# EXERCISE REQUIREMENTS:
Nothing but a number is expected: the count of lines in the data below that include "Reacties".

# SUPPLIED MATERIAL:
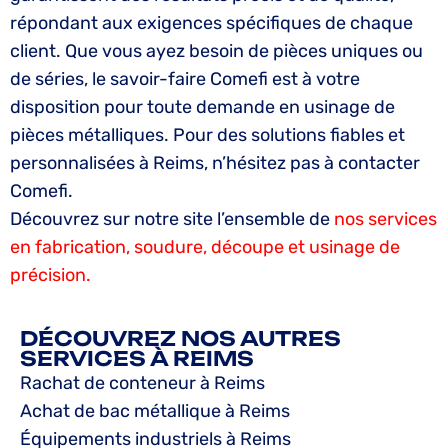
répondant aux exigences spécifiques de chaque
client. Que vous ayez besoin de pièces uniques ou
de séries, le savoir-faire Comefi est à votre
disposition pour toute demande en usinage de
pièces métalliques. Pour des solutions fiables et
personnalisées à Reims, n’hésitez pas à contacter
Comefi.
Découvrez sur notre site l’ensemble de
nos services
en fabrication, soudure, découpe et usinage de
précision.
DÉCOUVREZ NOS AUTRES
SERVICES À REIMS
Rachat de conteneur à Reims
Achat de bac métallique à Reims
Équipements industriels à Reims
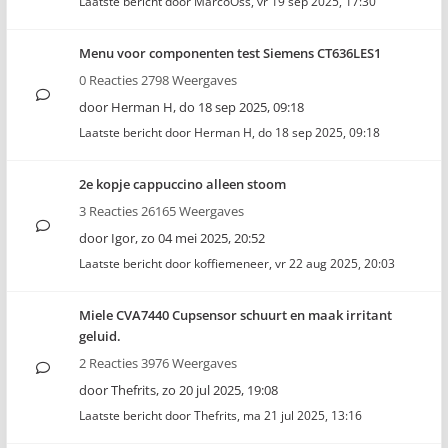
Laatste bericht door
MarcoOss
,
vr 19 sep 2025, 17:30
Menu voor componenten test Siemens CT636LES1
0 Reacties 2798 Weergaves
door
Herman H
,
do 18 sep 2025, 09:18
Laatste bericht door
Herman H
,
do 18 sep 2025, 09:18
2e kopje cappuccino alleen stoom
3 Reacties 26165 Weergaves
door
Igor
,
zo 04 mei 2025, 20:52
Laatste bericht door
koffiemeneer
,
vr 22 aug 2025, 20:03
Miele CVA7440 Cupsensor schuurt en maak irritant
geluid.
2 Reacties 3976 Weergaves
door
Thefrits
,
zo 20 jul 2025, 19:08
Laatste bericht door
Thefrits
,
ma 21 jul 2025, 13:16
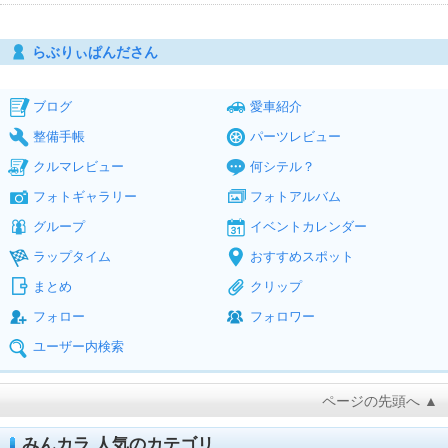
らぶりぃぱんださん
ブログ
愛車紹介
整備手帳
パーツレビュー
クルマレビュー
何シテル？
フォトギャラリー
フォトアルバム
グループ
イベントカレンダー
ラップタイム
おすすめスポット
まとめ
クリップ
フォロー
フォロワー
ユーザー内検索
ページの先頭へ ▲
みんカラ 人気のカテゴリ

# RESPONSE AREA:
3